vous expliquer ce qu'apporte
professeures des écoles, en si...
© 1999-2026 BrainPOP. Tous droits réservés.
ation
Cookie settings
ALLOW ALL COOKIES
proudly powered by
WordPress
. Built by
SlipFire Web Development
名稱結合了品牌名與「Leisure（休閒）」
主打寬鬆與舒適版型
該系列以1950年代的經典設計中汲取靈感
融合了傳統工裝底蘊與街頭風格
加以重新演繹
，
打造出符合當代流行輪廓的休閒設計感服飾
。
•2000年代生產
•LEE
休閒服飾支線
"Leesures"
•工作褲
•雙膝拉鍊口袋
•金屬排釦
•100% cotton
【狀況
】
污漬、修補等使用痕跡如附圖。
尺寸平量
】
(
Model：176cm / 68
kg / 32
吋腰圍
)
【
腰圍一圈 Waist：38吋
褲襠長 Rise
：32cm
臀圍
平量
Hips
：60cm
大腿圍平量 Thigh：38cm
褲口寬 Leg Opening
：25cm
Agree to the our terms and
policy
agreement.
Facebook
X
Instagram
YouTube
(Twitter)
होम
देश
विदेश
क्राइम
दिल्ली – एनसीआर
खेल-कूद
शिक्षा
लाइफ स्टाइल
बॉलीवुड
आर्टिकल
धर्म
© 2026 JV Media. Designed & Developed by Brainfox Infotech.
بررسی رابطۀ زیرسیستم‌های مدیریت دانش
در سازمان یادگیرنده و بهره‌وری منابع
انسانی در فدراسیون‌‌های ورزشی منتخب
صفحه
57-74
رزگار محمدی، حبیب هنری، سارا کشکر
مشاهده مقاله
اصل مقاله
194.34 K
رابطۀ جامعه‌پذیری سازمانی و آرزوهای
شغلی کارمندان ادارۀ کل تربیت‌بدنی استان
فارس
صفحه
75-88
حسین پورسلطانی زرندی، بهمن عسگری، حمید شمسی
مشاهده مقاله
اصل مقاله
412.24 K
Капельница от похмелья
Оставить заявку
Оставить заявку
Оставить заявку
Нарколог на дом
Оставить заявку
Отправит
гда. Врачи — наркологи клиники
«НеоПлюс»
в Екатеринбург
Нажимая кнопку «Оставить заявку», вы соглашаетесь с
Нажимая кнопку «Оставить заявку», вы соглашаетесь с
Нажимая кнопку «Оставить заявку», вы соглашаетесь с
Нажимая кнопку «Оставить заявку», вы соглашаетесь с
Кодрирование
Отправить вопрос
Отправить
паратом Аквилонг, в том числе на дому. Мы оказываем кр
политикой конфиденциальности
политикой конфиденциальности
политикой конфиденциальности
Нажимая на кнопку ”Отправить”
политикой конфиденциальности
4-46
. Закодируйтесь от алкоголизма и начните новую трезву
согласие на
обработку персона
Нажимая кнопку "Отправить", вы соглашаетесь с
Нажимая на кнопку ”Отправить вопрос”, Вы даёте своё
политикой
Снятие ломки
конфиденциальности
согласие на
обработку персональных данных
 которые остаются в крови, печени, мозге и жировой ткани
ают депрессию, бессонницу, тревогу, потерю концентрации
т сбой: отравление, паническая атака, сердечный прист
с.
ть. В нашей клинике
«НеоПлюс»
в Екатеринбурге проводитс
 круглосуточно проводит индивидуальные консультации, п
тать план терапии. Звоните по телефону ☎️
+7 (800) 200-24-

The problem:
Extract the text of every record above and reproduce each line verbatim, keeping the original order.

Finished exercise:
vous expliquer ce qu'apporte
professeures des écoles, en si...
© 1999-2026 BrainPOP. Tous droits réservés.
ation
Cookie settings
ALLOW ALL COOKIES
proudly powered by
WordPress
. Built by
SlipFire Web Development
名稱結合了品牌名與「Leisure（休閒）」
主打寬鬆與舒適版型
該系列以1950年代的經典設計中汲取靈感
融合了傳統工裝底蘊與街頭風格
加以重新演繹
，
打造出符合當代流行輪廓的休閒設計感服飾
。
•2000年代生產
•LEE
休閒服飾支線
"Leesures"
•工作褲
•雙膝拉鍊口袋
•金屬排釦
•100% cotton
【狀況
】
污漬、修補等使用痕跡如附圖。
尺寸平量
】
(
Model：176cm / 68
kg / 32
吋腰圍
)
【
腰圍一圈 Waist：38吋
褲襠長 Rise
：32cm
臀圍
平量
Hips
：60cm
大腿圍平量 Thigh：38cm
褲口寬 Leg Opening
：25cm
Agree to the our terms and
policy
agreement.
Facebook
X
Instagram
YouTube
(Twitter)
होम
देश
विदेश
क्राइम
दिल्ली – एनसीआर
खेल-कूद
शिक्षा
लाइफ स्टाइल
बॉलीवुड
आर्टिकल
धर्म
© 2026 JV Media. Designed & Developed by Brainfox Infotech.
بررسی رابطۀ زیرسیستم‌های مدیریت دانش
در سازمان یادگیرنده و بهره‌وری منابع
انسانی در فدراسیون‌‌های ورزشی منتخب
صفحه
57-74
رزگار محمدی، حبیب هنری، سارا کشکر
مشاهده مقاله
اصل مقاله
194.34 K
رابطۀ جامعه‌پذیری سازمانی و آرزوهای
شغلی کارمندان ادارۀ کل تربیت‌بدنی استان
فارس
صفحه
75-88
حسین پورسلطانی زرندی، بهمن عسگری، حمید شمسی
مشاهده مقاله
اصل مقاله
412.24 K
Капельница от похмелья
Оставить заявку
Оставить заявку
Оставить заявку
Нарколог на дом
Оставить заявку
Отправит
гда. Врачи — наркологи клиники
«НеоПлюс»
в Екатеринбург
Нажимая кнопку «Оставить заявку», вы соглашаетесь с
Нажимая кнопку «Оставить заявку», вы соглашаетесь с
Нажимая кнопку «Оставить заявку», вы соглашаетесь с
Нажимая кнопку «Оставить заявку», вы соглашаетесь с
Кодрирование
Отправить вопрос
Отправить
паратом Аквилонг, в том числе на дому. Мы оказываем кр
политикой конфиденциальности
политикой конфиденциальности
политикой конфиденциальности
Нажимая на кнопку ”Отправить”
политикой конфиденциальности
4-46
. Закодируйтесь от алкоголизма и начните новую трезву
согласие на
обработку персона
Нажимая кнопку "Отправить", вы соглашаетесь с
Нажимая на кнопку ”Отправить вопрос”, Вы даёте своё
политикой
Снятие ломки
конфиденциальности
согласие на
обработку персональных данных
 которые остаются в крови, печени, мозге и жировой ткани
ают депрессию, бессонницу, тревогу, потерю концентрации
т сбой: отравление, паническая атака, сердечный прист
с.
ть. В нашей клинике
«НеоПлюс»
в Екатеринбурге проводитс
 круглосуточно проводит индивидуальные консультации, п
тать план терапии. Звоните по телефону ☎️
+7 (800) 200-24-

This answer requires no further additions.